И что же заставило его так быстро со мной согласиться? Какая-то собственная мысль – он что-то для себя решил по дороге, поэтому и молчал.

К счастью, внутри дом был обычным, без этих гнутых линий. Всё в доме оказалось обставлено уютно, очень просто, и очень дорого. Мебель из непонятного дерева, я, проходя мимо стола, задела стул, и если бы Глеб меня не поддержал, то упала бы. Стул был как привинчен, настолько тяжёл, пожалуй, синяк будет. Глеб косо на меня посмотрел и взял на руки. С высоких потолков свисали люстры, состоящие из миллиона маленьких хрустальных, или бриллиантовых частичек, светящихся от собственного света. А со стен нас приветствовали величественные средневековые господа и дамы, борзые и прекрасные кони, сцены охоты и войны. Внутреннее убранство совершенно не соответствовало внешнему виду дома. Изящество непонятных линий снаружи и средневековая грубоватая простота внутри.

Когда Самуил повернул в боковой коридор, навстречу нам с громким криком выскочила Наташа:

– Катя, ты наконец приехала! Я знала – ты едешь!

Но резко остановилась, увидела меня на руках Глеба, и замолчала. Наташа рассматривала нас, наклоняя голову в разные стороны, то слева, то справа, а потом взлетела и опустилась мне на руки.

Конечно, для Глеба её вес вкупе с моим ничего не значил, но удивился сильно – ведь она его совсем не боялась. Он сделал лицо генерала, однако Наташа совершенно не обращала внимания на него, обняла меня за шею и зашептала на ухо:

– Хорошо, что ты приехала, мне тебе надо про тебя сказать. Ему тоже знать надо.

И небрежно махнула в сторону Глеба одной из рук. Надо сразу выяснить тревожащий Глеба вопрос, да и отвлечь его от взмаха руки перед носом, и я спросила:

– Почему ты сказала, что это мой приказ – привести Аарона к Норе?

– Но ты же хотела помочь Аарону найти его любовь, настоящую, навсегда, единственную. Ты сама это знаешь, только они ещё не знают. Ты сегодня разрывала своё сердце из-за него.

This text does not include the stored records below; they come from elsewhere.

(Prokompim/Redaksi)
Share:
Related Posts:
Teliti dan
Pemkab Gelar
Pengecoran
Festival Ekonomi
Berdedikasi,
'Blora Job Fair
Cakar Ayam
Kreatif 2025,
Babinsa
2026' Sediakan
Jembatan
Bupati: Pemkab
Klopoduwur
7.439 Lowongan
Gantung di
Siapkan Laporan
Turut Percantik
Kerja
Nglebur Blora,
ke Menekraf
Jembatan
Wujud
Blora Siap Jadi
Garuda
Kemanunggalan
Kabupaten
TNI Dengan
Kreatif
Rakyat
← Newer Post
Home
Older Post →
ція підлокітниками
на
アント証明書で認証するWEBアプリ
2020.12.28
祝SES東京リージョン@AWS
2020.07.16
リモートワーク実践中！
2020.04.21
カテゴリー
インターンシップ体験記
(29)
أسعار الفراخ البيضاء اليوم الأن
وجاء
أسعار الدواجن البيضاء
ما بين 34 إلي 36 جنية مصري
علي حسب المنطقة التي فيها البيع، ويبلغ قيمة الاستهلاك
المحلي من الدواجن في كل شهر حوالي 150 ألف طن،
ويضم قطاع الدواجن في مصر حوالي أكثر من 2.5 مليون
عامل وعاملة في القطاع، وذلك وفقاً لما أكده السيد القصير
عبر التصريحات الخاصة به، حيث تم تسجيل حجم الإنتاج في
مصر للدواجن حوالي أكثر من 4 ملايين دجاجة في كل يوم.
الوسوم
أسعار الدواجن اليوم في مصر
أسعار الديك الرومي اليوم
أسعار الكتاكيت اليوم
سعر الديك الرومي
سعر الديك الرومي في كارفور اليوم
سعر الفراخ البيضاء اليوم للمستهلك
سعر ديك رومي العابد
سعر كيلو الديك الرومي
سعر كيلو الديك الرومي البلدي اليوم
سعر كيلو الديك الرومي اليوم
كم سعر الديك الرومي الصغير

Она опять махнула ладонью в сторону Глеба, но он успел увернуться и в его глазах появился интерес.

– А он ещё ничего не понял, ему всё надо ещё понять, он только про себя думает. А этот, другой, большой, он думает о тебе, потому что любить хочет, а не знает кого. Он настоящую только тебя видел. А Нора совсем не знает ничего, но она будет его любить, я знаю. Только долго они понимать друг друга будут, она может не дожить, времени у неё мало без любви. С любовью больше.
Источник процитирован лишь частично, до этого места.